Task prompt: Every entry needs to be given again exactly as it reads.

(Record excerpts Opens)

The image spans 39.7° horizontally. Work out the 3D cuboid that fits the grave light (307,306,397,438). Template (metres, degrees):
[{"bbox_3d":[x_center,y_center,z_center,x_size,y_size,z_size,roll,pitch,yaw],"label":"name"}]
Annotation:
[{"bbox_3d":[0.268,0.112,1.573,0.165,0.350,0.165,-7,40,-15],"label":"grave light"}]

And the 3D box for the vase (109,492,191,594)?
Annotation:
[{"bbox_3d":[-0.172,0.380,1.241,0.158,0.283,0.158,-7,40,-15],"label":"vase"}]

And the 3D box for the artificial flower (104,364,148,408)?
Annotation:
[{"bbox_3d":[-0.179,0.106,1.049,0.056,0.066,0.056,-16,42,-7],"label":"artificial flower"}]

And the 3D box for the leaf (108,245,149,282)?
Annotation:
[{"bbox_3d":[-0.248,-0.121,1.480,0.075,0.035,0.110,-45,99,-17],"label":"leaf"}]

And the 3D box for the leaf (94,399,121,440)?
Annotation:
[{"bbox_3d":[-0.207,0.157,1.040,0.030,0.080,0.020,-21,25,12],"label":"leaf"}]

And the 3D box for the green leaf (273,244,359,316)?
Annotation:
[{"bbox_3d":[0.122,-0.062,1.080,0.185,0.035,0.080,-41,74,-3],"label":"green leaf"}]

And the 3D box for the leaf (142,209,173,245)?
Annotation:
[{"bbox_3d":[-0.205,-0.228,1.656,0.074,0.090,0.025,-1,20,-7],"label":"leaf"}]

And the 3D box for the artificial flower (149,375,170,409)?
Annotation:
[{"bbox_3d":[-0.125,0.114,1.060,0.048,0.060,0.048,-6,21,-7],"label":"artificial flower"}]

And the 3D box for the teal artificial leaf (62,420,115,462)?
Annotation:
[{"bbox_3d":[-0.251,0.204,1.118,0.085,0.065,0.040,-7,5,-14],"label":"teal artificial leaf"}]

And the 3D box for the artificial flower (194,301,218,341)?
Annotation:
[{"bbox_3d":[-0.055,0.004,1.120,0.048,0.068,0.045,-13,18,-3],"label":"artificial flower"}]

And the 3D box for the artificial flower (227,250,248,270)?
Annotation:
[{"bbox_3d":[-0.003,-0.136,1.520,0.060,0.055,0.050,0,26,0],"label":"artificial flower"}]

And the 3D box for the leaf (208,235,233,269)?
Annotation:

(Record excerpts Closes)

Task response:
The image spans 39.7° horizontally. Work out the 3D cuboid that fits the grave light (307,306,397,438). Template (metres, degrees):
[{"bbox_3d":[x_center,y_center,z_center,x_size,y_size,z_size,roll,pitch,yaw],"label":"name"}]
Annotation:
[{"bbox_3d":[0.268,0.112,1.573,0.165,0.350,0.165,-7,40,-15],"label":"grave light"}]

And the 3D box for the vase (109,492,191,594)?
Annotation:
[{"bbox_3d":[-0.172,0.380,1.241,0.158,0.283,0.158,-7,40,-15],"label":"vase"}]

And the 3D box for the artificial flower (104,364,148,408)?
Annotation:
[{"bbox_3d":[-0.179,0.106,1.049,0.056,0.066,0.056,-16,42,-7],"label":"artificial flower"}]

And the 3D box for the leaf (108,245,149,282)?
Annotation:
[{"bbox_3d":[-0.248,-0.121,1.480,0.075,0.035,0.110,-45,99,-17],"label":"leaf"}]

And the 3D box for the leaf (94,399,121,440)?
Annotation:
[{"bbox_3d":[-0.207,0.157,1.040,0.030,0.080,0.020,-21,25,12],"label":"leaf"}]

And the 3D box for the green leaf (273,244,359,316)?
Annotation:
[{"bbox_3d":[0.122,-0.062,1.080,0.185,0.035,0.080,-41,74,-3],"label":"green leaf"}]

And the 3D box for the leaf (142,209,173,245)?
Annotation:
[{"bbox_3d":[-0.205,-0.228,1.656,0.074,0.090,0.025,-1,20,-7],"label":"leaf"}]

And the 3D box for the artificial flower (149,375,170,409)?
Annotation:
[{"bbox_3d":[-0.125,0.114,1.060,0.048,0.060,0.048,-6,21,-7],"label":"artificial flower"}]

And the 3D box for the teal artificial leaf (62,420,115,462)?
Annotation:
[{"bbox_3d":[-0.251,0.204,1.118,0.085,0.065,0.040,-7,5,-14],"label":"teal artificial leaf"}]

And the 3D box for the artificial flower (194,301,218,341)?
Annotation:
[{"bbox_3d":[-0.055,0.004,1.120,0.048,0.068,0.045,-13,18,-3],"label":"artificial flower"}]

And the 3D box for the artificial flower (227,250,248,270)?
Annotation:
[{"bbox_3d":[-0.003,-0.136,1.520,0.060,0.055,0.050,0,26,0],"label":"artificial flower"}]

And the 3D box for the leaf (208,235,233,269)?
Annotation:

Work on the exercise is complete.